There are also to be seen in the said country, some civettes, [ [81] ] which come from Peru, where there are quantities.
There comes from Peru to New Spain a certain kind of sheep which, like horses, carry burthens of more than four hundred pounds for days together. They are of the size of an ass; the neck very long, the head middling; the wool very long, and which more resembles hair like that of a goat than wool. They have not horns like our sheep, and are very good to eat, but their flesh is not so delicate as that of our sheep. [ [82] ]
The country is much peopled with stags and hinds, roe-bucks, wild boars, foxes, hares, rabbits, and other animals which we have in our parts, and from which they are not at all different.
There is a kind of little animal of the size of prawns, which fly by night, and make such light in the air that one would say that they were so many little candles. If a man had three or four of these little creatures, which are not larger than a filbert, he could read as well at night as with a wax light. [ [83] ]
In the woods and in the plains are to be found numbers of crabs, [ [84] ] like to those which are found in the sea, and are also as common on land as in the sea elsewhere.

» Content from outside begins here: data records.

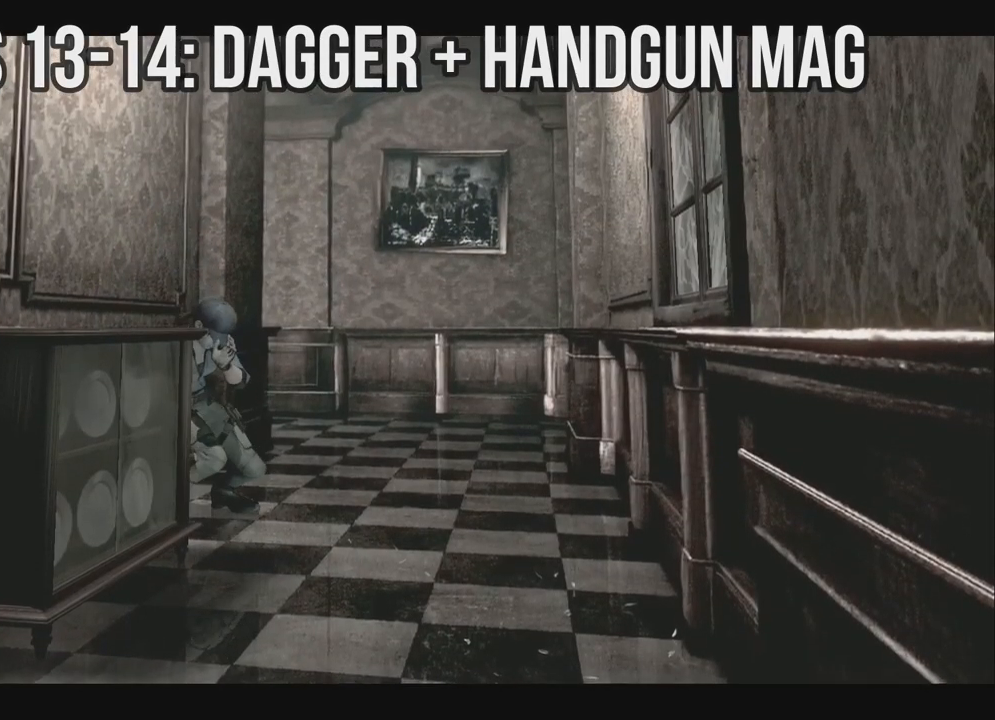
{"buttons": ["DPAD_UP"], "left_stick": "center", "right_stick": "center", "events": []}
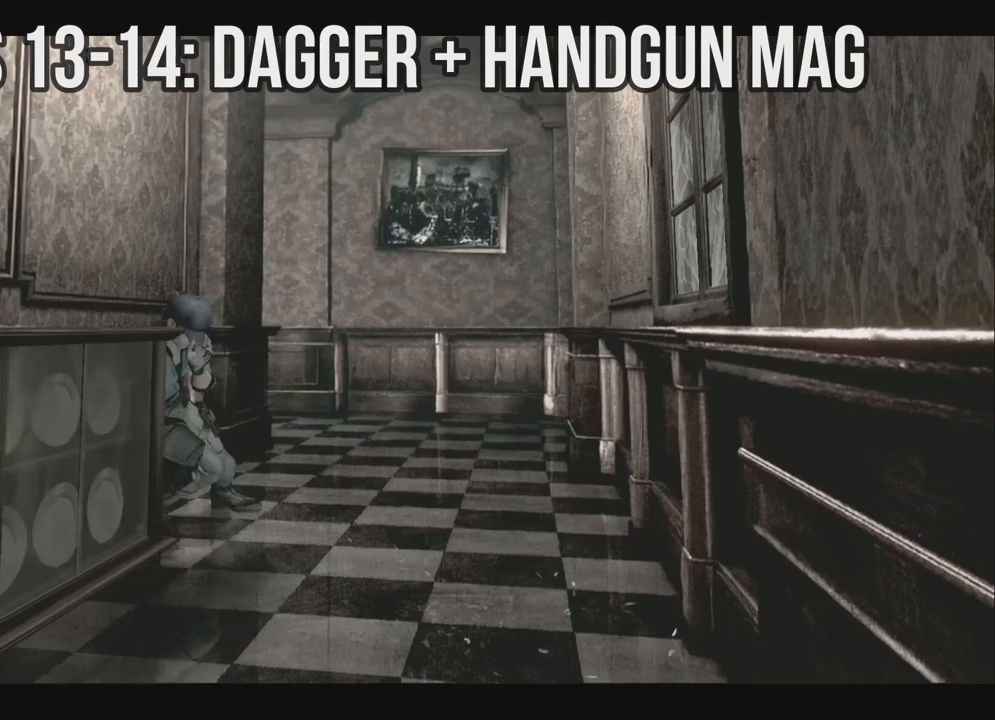
{"buttons": ["DPAD_UP"], "left_stick": "center", "right_stick": "center", "events": []}
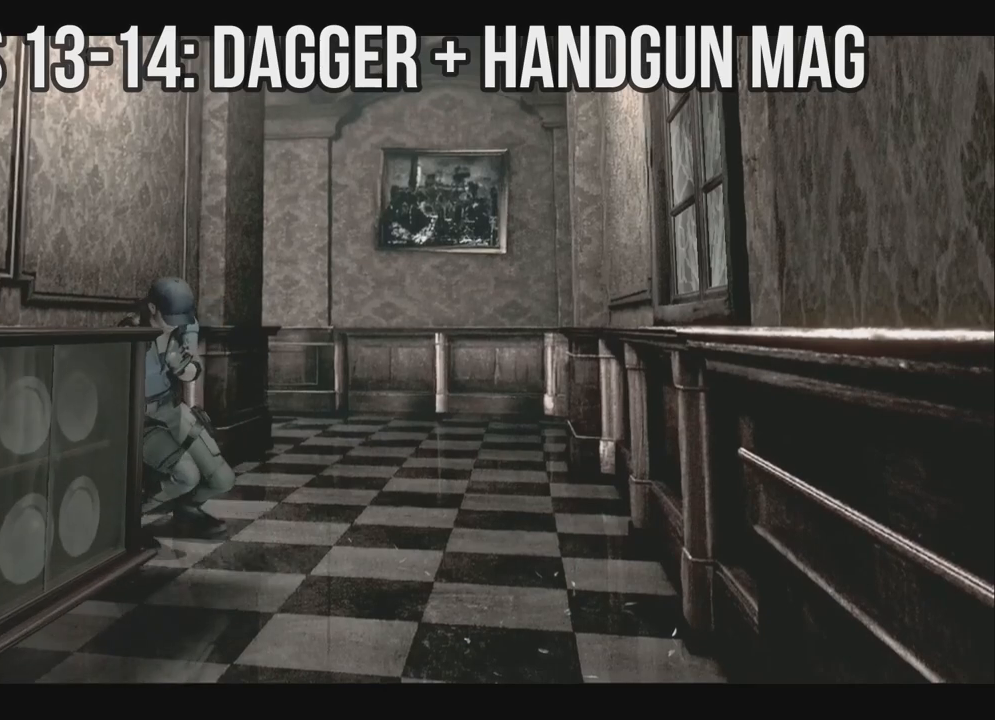
{"buttons": ["DPAD_UP"], "left_stick": "center", "right_stick": "center", "events": []}
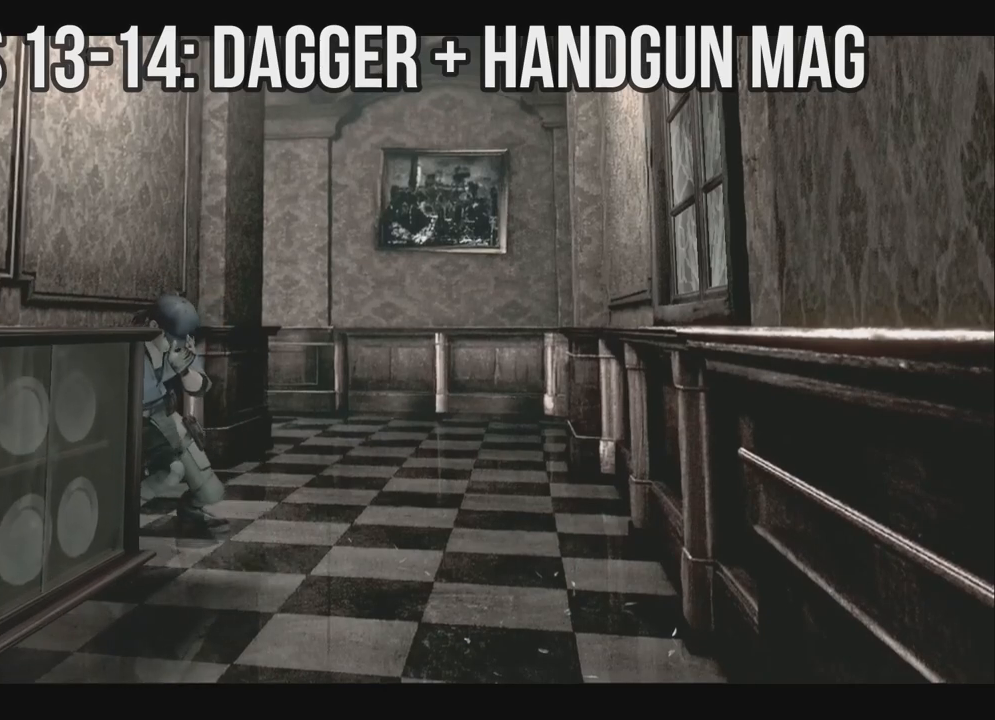
{"buttons": ["A"], "left_stick": "center", "right_stick": "center", "events": [[467, "A", "down"], [500, "DPAD_UP", "up"]]}
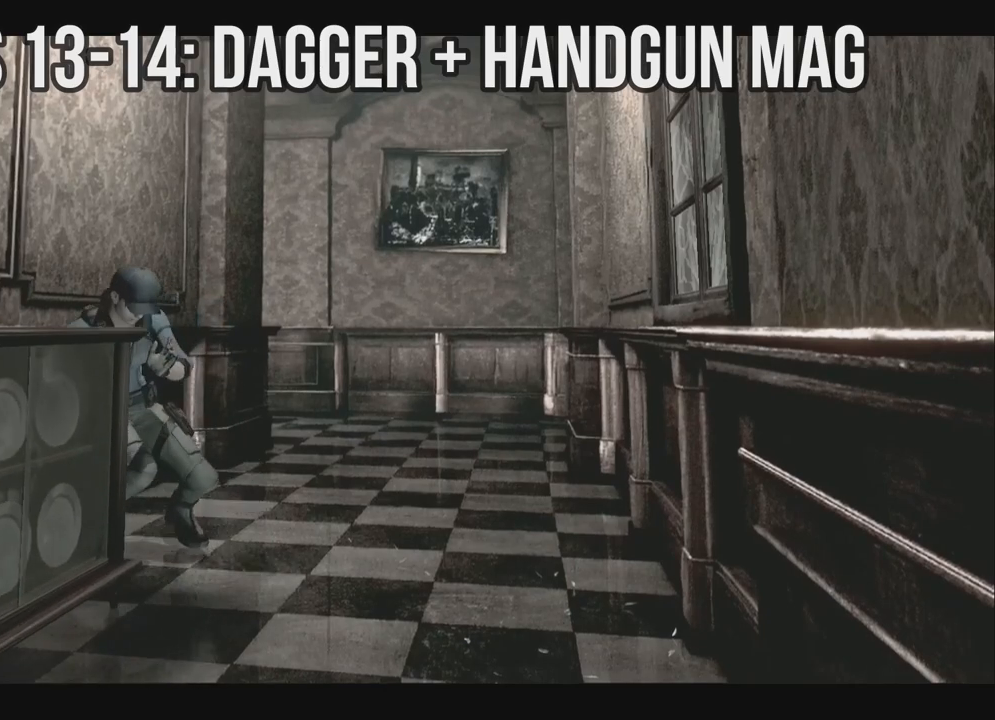
{"buttons": ["A"], "left_stick": "center", "right_stick": "center", "events": [[67, "A", "up"], [133, "A", "down"], [217, "A", "up"], [283, "A", "down"], [367, "A", "up"], [467, "A", "down"]]}
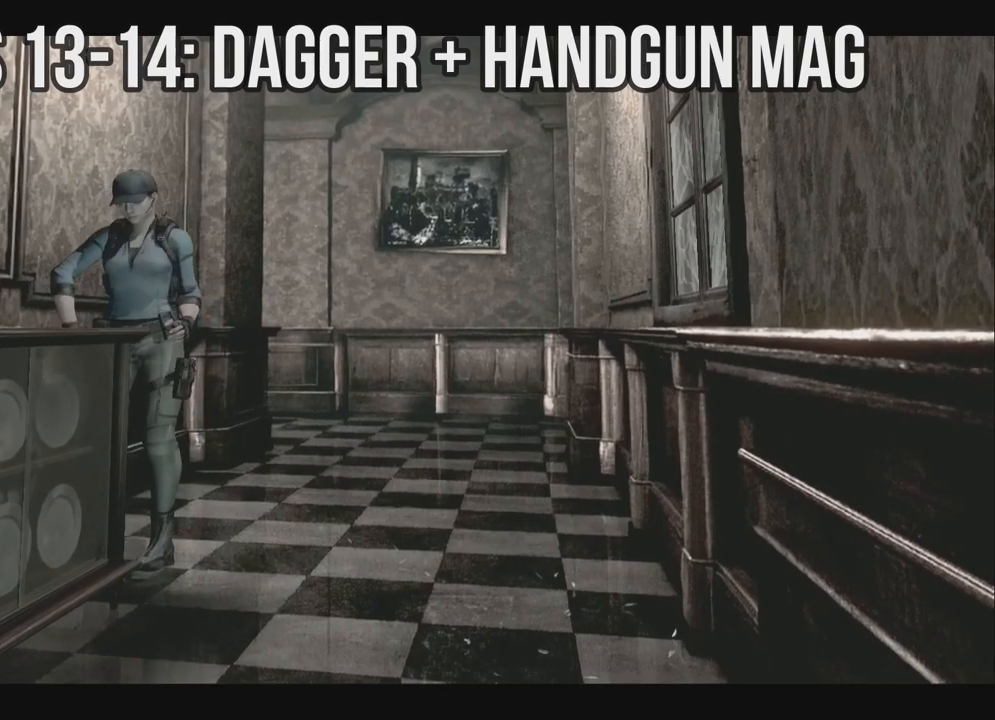
{"buttons": ["A"], "left_stick": "center", "right_stick": "center", "events": [[33, "A", "up"], [117, "A", "down"], [117, "DPAD_DOWN", "down"], [183, "A", "up"], [233, "DPAD_DOWN", "up"], [267, "A", "down"], [350, "A", "up"], [450, "A", "down"]]}
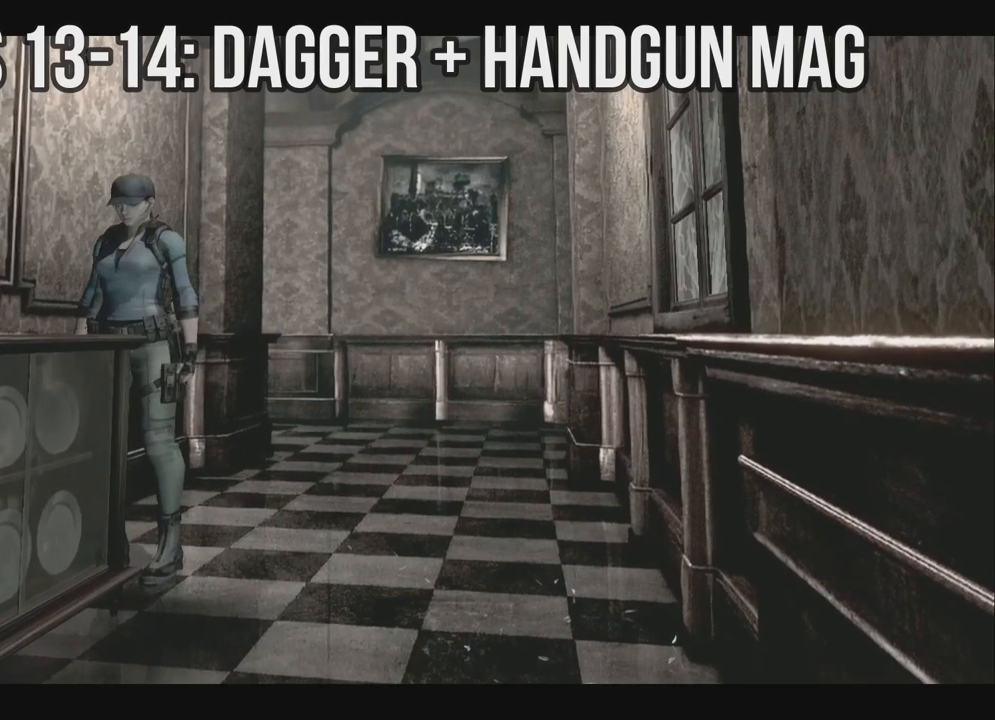
{"buttons": ["A"], "left_stick": "center", "right_stick": "center", "events": [[17, "A", "up"], [100, "A", "down"], [167, "A", "up"], [267, "A", "down"]]}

There is another small kind of animal like a crawfish, excepting that they have the hinder parts devoid of shell; but they have this property—of seeking the empty shells of snails and lodging therein the part which is uncovered, dragging the shell always after them, and are only to be dislodged by force. [ [85] ] The fishermen collect these little beasts in the woods, and make use of them for fishing; and when they wish to catch fish, having taken the little animals from the shell, they attach them by the middle of the body to their lines instead of hooks, then throw them into the sea, and when the fish think to swallow them, they seize the fish with their two powerful claws and will not let them go; and by these means, the fishermen catch fish of the weight even of five or six pounds.
AN INDIAN FEAST.
I have seen a bird which is named "pacho del ciello," [ [86] ] that is to say, bird of the heavens, which name is given to it because it is continually in the air without ever coming to the earth till it falls dead. It is of the size of a sparrow. Its head is very small, the beak short; part of the body greenish-brown, the rest somewhat red. It has a tail of more than two feet in length, almost like an aigrette, and singularly large. With respect to the body, it has no feet. It is said that the female lays one egg only on the back of the male, by whose heat the said egg is hatched, and when the bird has left the shell, it remains in the air, in which it lives like the rest of its kind. I have only seen one, which our general bought for one hundred and fifty crowns. They are to be caught towards the coast of Chile, which is a great extent of Terra-Firma, extending from Peru as far as the Straits of Magellan, which the Spaniards are examining, and are at war with the savages of the country, where, it is said, mines of gold and silver are found.
I think it not out of place here to say that ebony wood comes from a very high tree, like to the oak: the outside of the bark is whitish and the heart very black.